**ASSIGNMENT**:
Could you copy all of the records below exactly as they appear?

**TASK DATA**:
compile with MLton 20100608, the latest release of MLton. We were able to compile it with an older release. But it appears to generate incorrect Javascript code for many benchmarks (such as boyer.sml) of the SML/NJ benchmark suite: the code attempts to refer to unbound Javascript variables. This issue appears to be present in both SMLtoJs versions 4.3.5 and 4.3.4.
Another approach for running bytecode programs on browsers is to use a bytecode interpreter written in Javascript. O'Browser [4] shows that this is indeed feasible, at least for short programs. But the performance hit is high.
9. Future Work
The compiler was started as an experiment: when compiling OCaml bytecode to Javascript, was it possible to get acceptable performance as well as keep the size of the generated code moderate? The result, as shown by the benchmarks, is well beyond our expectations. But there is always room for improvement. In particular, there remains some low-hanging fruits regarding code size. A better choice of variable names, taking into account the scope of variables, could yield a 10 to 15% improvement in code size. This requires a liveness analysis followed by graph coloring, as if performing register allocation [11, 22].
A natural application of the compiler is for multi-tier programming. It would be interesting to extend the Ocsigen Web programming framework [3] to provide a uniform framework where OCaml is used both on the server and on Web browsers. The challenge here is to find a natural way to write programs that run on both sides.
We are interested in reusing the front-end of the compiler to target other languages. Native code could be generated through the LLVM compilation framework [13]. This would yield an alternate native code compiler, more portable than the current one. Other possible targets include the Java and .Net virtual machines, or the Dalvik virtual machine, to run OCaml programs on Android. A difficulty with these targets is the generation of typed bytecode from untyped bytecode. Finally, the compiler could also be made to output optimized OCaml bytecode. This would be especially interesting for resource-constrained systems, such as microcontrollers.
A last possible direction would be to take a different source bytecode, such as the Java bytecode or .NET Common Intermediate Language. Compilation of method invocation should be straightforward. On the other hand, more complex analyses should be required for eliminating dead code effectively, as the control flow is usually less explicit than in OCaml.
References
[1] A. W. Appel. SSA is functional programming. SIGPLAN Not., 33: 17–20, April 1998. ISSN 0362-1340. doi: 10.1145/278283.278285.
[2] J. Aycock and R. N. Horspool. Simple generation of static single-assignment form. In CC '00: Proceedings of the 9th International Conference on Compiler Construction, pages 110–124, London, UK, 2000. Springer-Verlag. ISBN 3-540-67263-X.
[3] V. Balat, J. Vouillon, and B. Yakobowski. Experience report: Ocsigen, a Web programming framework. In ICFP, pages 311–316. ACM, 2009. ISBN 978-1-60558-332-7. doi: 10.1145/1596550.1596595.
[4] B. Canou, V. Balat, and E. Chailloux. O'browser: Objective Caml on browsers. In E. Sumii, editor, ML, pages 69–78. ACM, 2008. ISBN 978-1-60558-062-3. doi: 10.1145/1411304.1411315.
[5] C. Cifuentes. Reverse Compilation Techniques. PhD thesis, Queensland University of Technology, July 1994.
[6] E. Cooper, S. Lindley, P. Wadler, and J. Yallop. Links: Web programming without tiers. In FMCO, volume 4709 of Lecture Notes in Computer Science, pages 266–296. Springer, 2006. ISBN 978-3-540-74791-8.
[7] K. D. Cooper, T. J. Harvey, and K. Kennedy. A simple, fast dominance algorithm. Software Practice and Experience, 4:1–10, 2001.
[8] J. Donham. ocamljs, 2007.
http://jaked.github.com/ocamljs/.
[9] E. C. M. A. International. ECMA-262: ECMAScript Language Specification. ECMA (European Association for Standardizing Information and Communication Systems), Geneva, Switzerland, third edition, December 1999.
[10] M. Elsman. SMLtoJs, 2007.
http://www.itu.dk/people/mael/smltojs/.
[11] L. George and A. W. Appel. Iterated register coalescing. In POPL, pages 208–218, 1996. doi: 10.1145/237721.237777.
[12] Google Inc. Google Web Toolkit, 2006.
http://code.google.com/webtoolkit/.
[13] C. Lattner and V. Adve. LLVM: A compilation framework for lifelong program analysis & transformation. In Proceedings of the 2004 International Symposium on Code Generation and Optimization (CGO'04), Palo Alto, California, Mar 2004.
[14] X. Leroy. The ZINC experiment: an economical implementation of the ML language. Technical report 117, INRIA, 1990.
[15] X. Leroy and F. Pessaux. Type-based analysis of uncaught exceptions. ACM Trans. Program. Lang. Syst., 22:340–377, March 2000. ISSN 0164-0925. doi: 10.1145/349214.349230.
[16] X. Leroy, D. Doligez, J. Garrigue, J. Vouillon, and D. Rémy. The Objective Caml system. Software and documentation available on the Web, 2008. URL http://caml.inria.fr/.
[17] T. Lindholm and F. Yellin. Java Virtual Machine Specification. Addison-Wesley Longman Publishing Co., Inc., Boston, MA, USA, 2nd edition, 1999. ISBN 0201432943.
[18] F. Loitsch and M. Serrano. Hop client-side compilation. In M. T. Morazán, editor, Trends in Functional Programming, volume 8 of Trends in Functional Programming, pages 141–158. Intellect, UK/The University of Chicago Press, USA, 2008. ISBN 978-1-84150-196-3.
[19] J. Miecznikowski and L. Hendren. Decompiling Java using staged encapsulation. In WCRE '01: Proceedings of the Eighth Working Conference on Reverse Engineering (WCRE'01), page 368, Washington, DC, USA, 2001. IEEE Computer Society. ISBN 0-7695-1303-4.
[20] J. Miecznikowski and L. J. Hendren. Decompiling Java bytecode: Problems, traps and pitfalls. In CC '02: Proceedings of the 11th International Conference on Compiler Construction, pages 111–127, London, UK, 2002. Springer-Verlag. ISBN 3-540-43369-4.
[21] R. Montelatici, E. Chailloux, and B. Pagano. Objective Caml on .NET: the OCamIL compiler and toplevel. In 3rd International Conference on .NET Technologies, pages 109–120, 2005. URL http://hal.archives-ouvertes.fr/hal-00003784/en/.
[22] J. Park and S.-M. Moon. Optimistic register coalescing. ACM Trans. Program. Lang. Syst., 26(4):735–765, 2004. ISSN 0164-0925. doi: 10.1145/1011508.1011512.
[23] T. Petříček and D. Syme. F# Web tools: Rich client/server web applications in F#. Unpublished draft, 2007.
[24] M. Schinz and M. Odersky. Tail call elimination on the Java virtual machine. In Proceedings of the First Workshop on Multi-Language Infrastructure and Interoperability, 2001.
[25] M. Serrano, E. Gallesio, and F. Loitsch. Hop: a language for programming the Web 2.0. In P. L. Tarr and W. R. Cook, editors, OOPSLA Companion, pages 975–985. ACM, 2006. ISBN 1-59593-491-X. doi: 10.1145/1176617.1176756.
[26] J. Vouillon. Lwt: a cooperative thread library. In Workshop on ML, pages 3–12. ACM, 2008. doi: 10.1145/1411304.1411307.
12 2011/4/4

**REPLY TO THE EXERCISE**:
compile with MLton 20100608, the latest release of MLton. We were able to compile it with an older release. But it appears to generate incorrect Javascript code for many benchmarks (such as boyer.sml) of the SML/NJ benchmark suite: the code attempts to refer to unbound Javascript variables. This issue appears to be present in both SMLtoJs versions 4.3.5 and 4.3.4.
Another approach for running bytecode programs on browsers is to use a bytecode interpreter written in Javascript. O'Browser [4] shows that this is indeed feasible, at least for short programs. But the performance hit is high.
9. Future Work
The compiler was started as an experiment: when compiling OCaml bytecode to Javascript, was it possible to get acceptable performance as well as keep the size of the generated code moderate? The result, as shown by the benchmarks, is well beyond our expectations. But there is always room for improvement. In particular, there remains some low-hanging fruits regarding code size. A better choice of variable names, taking into account the scope of variables, could yield a 10 to 15% improvement in code size. This requires a liveness analysis followed by graph coloring, as if performing register allocation [11, 22].
A natural application of the compiler is for multi-tier programming. It would be interesting to extend the Ocsigen Web programming framework [3] to provide a uniform framework where OCaml is used both on the server and on Web browsers. The challenge here is to find a natural way to write programs that run on both sides.
We are interested in reusing the front-end of the compiler to target other languages. Native code could be generated through the LLVM compilation framework [13]. This would yield an alternate native code compiler, more portable than the current one. Other possible targets include the Java and .Net virtual machines, or the Dalvik virtual machine, to run OCaml programs on Android. A difficulty with these targets is the generation of typed bytecode from untyped bytecode. Finally, the compiler could also be made to output optimized OCaml bytecode. This would be especially interesting for resource-constrained systems, such as microcontrollers.
A last possible direction would be to take a different source bytecode, such as the Java bytecode or .NET Common Intermediate Language. Compilation of method invocation should be straightforward. On the other hand, more complex analyses should be required for eliminating dead code effectively, as the control flow is usually less explicit than in OCaml.
References
[1] A. W. Appel. SSA is functional programming. SIGPLAN Not., 33: 17–20, April 1998. ISSN 0362-1340. doi: 10.1145/278283.278285.
[2] J. Aycock and R. N. Horspool. Simple generation of static single-assignment form. In CC '00: Proceedings of the 9th International Conference on Compiler Construction, pages 110–124, London, UK, 2000. Springer-Verlag. ISBN 3-540-67263-X.
[3] V. Balat, J. Vouillon, and B. Yakobowski. Experience report: Ocsigen, a Web programming framework. In ICFP, pages 311–316. ACM, 2009. ISBN 978-1-60558-332-7. doi: 10.1145/1596550.1596595.
[4] B. Canou, V. Balat, and E. Chailloux. O'browser: Objective Caml on browsers. In E. Sumii, editor, ML, pages 69–78. ACM, 2008. ISBN 978-1-60558-062-3. doi: 10.1145/1411304.1411315.
[5] C. Cifuentes. Reverse Compilation Techniques. PhD thesis, Queensland University of Technology, July 1994.
[6] E. Cooper, S. Lindley, P. Wadler, and J. Yallop. Links: Web programming without tiers. In FMCO, volume 4709 of Lecture Notes in Computer Science, pages 266–296. Springer, 2006. ISBN 978-3-540-74791-8.
[7] K. D. Cooper, T. J. Harvey, and K. Kennedy. A simple, fast dominance algorithm. Software Practice and Experience, 4:1–10, 2001.
[8] J. Donham. ocamljs, 2007.
http://jaked.github.com/ocamljs/.
[9] E. C. M. A. International. ECMA-262: ECMAScript Language Specification. ECMA (European Association for Standardizing Information and Communication Systems), Geneva, Switzerland, third edition, December 1999.
[10] M. Elsman. SMLtoJs, 2007.
http://www.itu.dk/people/mael/smltojs/.
[11] L. George and A. W. Appel. Iterated register coalescing. In POPL, pages 208–218, 1996. doi: 10.1145/237721.237777.
[12] Google Inc. Google Web Toolkit, 2006.
http://code.google.com/webtoolkit/.
[13] C. Lattner and V. Adve. LLVM: A compilation framework for lifelong program analysis & transformation. In Proceedings of the 2004 International Symposium on Code Generation and Optimization (CGO'04), Palo Alto, California, Mar 2004.
[14] X. Leroy. The ZINC experiment: an economical implementation of the ML language. Technical report 117, INRIA, 1990.
[15] X. Leroy and F. Pessaux. Type-based analysis of uncaught exceptions. ACM Trans. Program. Lang. Syst., 22:340–377, March 2000. ISSN 0164-0925. doi: 10.1145/349214.349230.
[16] X. Leroy, D. Doligez, J. Garrigue, J. Vouillon, and D. Rémy. The Objective Caml system. Software and documentation available on the Web, 2008. URL http://caml.inria.fr/.
[17] T. Lindholm and F. Yellin. Java Virtual Machine Specification. Addison-Wesley Longman Publishing Co., Inc., Boston, MA, USA, 2nd edition, 1999. ISBN 0201432943.
[18] F. Loitsch and M. Serrano. Hop client-side compilation. In M. T. Morazán, editor, Trends in Functional Programming, volume 8 of Trends in Functional Programming, pages 141–158. Intellect, UK/The University of Chicago Press, USA, 2008. ISBN 978-1-84150-196-3.
[19] J. Miecznikowski and L. Hendren. Decompiling Java using staged encapsulation. In WCRE '01: Proceedings of the Eighth Working Conference on Reverse Engineering (WCRE'01), page 368, Washington, DC, USA, 2001. IEEE Computer Society. ISBN 0-7695-1303-4.
[20] J. Miecznikowski and L. J. Hendren. Decompiling Java bytecode: Problems, traps and pitfalls. In CC '02: Proceedings of the 11th International Conference on Compiler Construction, pages 111–127, London, UK, 2002. Springer-Verlag. ISBN 3-540-43369-4.
[21] R. Montelatici, E. Chailloux, and B. Pagano. Objective Caml on .NET: the OCamIL compiler and toplevel. In 3rd International Conference on .NET Technologies, pages 109–120, 2005. URL http://hal.archives-ouvertes.fr/hal-00003784/en/.
[22] J. Park and S.-M. Moon. Optimistic register coalescing. ACM Trans. Program. Lang. Syst., 26(4):735–765, 2004. ISSN 0164-0925. doi: 10.1145/1011508.1011512.
[23] T. Petříček and D. Syme. F# Web tools: Rich client/server web applications in F#. Unpublished draft, 2007.
[24] M. Schinz and M. Odersky. Tail call elimination on the Java virtual machine. In Proceedings of the First Workshop on Multi-Language Infrastructure and Interoperability, 2001.
[25] M. Serrano, E. Gallesio, and F. Loitsch. Hop: a language for programming the Web 2.0. In P. L. Tarr and W. R. Cook, editors, OOPSLA Companion, pages 975–985. ACM, 2006. ISBN 1-59593-491-X. doi: 10.1145/1176617.1176756.
[26] J. Vouillon. Lwt: a cooperative thread library. In Workshop on ML, pages 3–12. ACM, 2008. doi: 10.1145/1411304.1411307.
12 2011/4/4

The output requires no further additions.